───── Extracted material
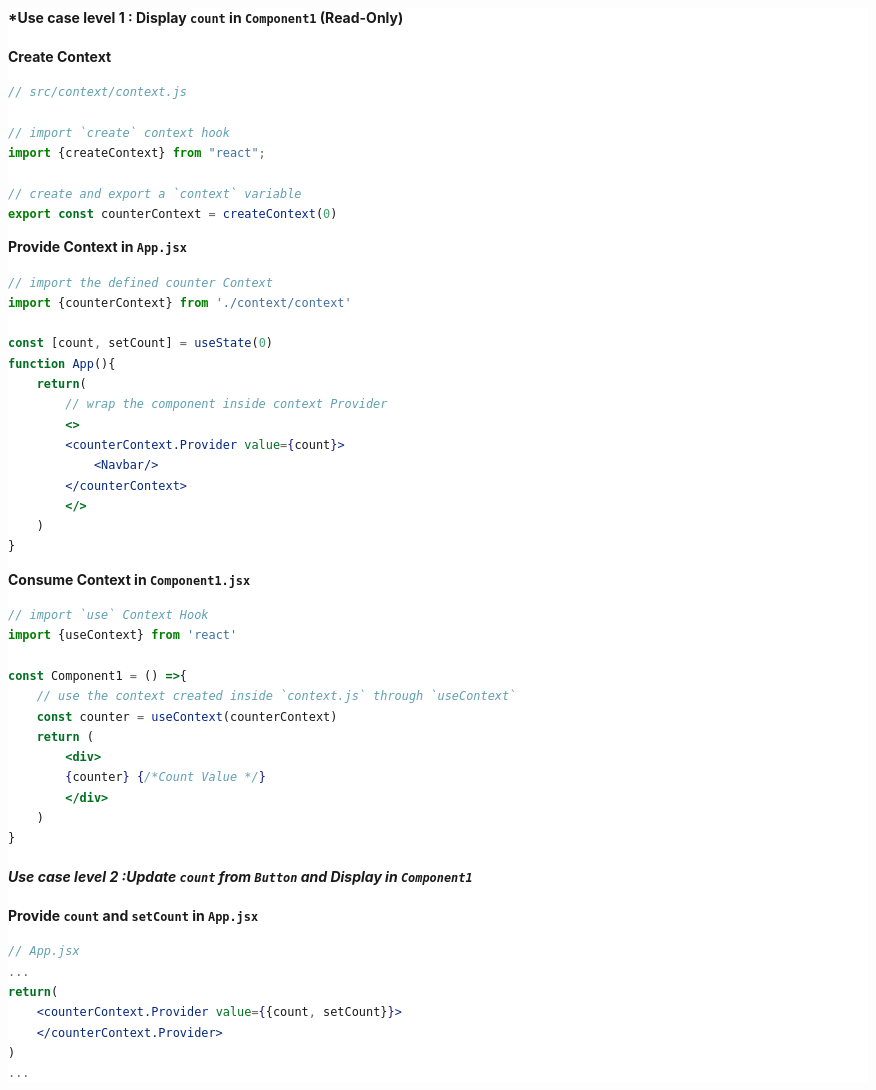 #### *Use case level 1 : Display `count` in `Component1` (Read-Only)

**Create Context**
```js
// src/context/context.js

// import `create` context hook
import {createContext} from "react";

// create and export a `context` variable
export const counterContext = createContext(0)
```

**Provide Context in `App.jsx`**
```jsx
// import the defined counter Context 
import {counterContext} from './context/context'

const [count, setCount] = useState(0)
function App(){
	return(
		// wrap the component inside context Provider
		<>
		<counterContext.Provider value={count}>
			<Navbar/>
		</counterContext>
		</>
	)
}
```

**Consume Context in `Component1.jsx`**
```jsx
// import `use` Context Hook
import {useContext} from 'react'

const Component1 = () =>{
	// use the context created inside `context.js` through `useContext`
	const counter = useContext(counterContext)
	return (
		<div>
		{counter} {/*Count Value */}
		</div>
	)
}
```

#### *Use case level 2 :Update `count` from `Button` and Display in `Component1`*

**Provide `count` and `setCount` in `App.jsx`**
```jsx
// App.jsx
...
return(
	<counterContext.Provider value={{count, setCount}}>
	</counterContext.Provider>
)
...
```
──────────
**What to produce**
A single number is the answer: how many lines in the records above contain the word "from".

**Reply**
4